Does this work the same way in a Cowork deployment?
Yes. Cowork adds a workspace layer on top of the gateway, but the session key primitive is the same. A Cowork workspace contributes one more segment to the key (the workspace ID), which is how a single physical gateway can host many Cowork tenants without any of them seeing each other's sessions.
How do I debug a session that is routing to the wrong agent?
Run the gateway with OPENCLAW_LOG=debug and watch the "session resolved" and "routing matched" log lines for the incoming message. Nine times out of ten the issue is a missing or wrong tenant_id on the channel, or a routing pattern that matches more aggressively than you expected. The third time it is an outdated cache, which openclaw gateway reload fixes.
The small idea that makes multi-channel AI practical
Session keys are a small idea and they do a surprising amount of work. They are why one OpenClaw daemon can run 15 clients without cross-talk. They are why a personal assistant can feel continuous across Slack and WhatsApp or crisply separated, depending on a single config line. They are why agencies can charge recurring fees for AI workers without standing up a container farm to host them. The format is five minutes of reading in the docs, and the implications show up in every architectural decision downstream.
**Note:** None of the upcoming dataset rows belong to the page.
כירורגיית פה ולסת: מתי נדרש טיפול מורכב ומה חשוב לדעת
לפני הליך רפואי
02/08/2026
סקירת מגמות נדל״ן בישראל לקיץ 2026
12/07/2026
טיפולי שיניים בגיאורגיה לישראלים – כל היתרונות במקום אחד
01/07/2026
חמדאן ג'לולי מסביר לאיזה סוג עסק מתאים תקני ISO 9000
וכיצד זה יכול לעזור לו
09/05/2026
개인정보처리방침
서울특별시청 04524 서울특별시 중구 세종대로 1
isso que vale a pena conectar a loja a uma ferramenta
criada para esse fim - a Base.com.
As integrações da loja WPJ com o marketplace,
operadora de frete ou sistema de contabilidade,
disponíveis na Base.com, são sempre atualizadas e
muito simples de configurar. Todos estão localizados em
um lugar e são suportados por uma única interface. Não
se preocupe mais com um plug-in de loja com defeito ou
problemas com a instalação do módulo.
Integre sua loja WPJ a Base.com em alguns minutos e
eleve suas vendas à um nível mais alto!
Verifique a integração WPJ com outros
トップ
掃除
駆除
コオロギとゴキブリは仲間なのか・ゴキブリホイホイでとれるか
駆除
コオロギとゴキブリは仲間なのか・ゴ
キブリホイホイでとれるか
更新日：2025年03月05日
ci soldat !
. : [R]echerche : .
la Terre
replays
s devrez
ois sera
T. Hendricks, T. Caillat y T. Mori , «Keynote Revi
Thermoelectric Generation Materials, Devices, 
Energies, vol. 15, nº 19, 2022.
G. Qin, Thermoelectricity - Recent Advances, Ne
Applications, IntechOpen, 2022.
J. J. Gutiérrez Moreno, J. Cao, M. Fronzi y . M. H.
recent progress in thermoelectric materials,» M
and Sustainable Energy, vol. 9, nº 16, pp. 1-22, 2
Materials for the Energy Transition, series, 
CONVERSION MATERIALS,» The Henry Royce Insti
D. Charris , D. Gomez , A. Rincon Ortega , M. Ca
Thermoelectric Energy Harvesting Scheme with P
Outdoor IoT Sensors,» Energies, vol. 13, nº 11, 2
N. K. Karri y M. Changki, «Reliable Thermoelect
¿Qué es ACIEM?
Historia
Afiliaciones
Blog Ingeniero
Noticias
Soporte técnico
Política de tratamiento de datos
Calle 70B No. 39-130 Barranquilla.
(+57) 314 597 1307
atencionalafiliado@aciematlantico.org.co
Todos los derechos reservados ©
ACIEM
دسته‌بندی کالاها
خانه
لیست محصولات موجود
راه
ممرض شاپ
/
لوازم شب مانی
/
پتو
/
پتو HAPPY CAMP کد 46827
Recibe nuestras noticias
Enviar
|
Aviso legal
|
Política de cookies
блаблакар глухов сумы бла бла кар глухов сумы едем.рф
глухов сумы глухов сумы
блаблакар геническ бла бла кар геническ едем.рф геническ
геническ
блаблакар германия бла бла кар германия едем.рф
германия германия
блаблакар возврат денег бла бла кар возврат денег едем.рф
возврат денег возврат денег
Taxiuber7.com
If you want the OpenClaw gateway, the session key defaults, and the per-client isolation wired up for you rather than configured by hand, Kyra runs the whole stack on your own domain with tenant prefixes and per-channel-peer isolation turned on from the first install. For industry-specific starting points there are ready-made worker templates for dental practices and real estate agencies, and for the architectural picture behind all of this, the OpenClaw repository on GitHub and the gateway security reference are the two most useful places to keep bookmarked. Session keys are the kind of primitive you only notice when they fail, and when they are set up right you should never have to think about them again.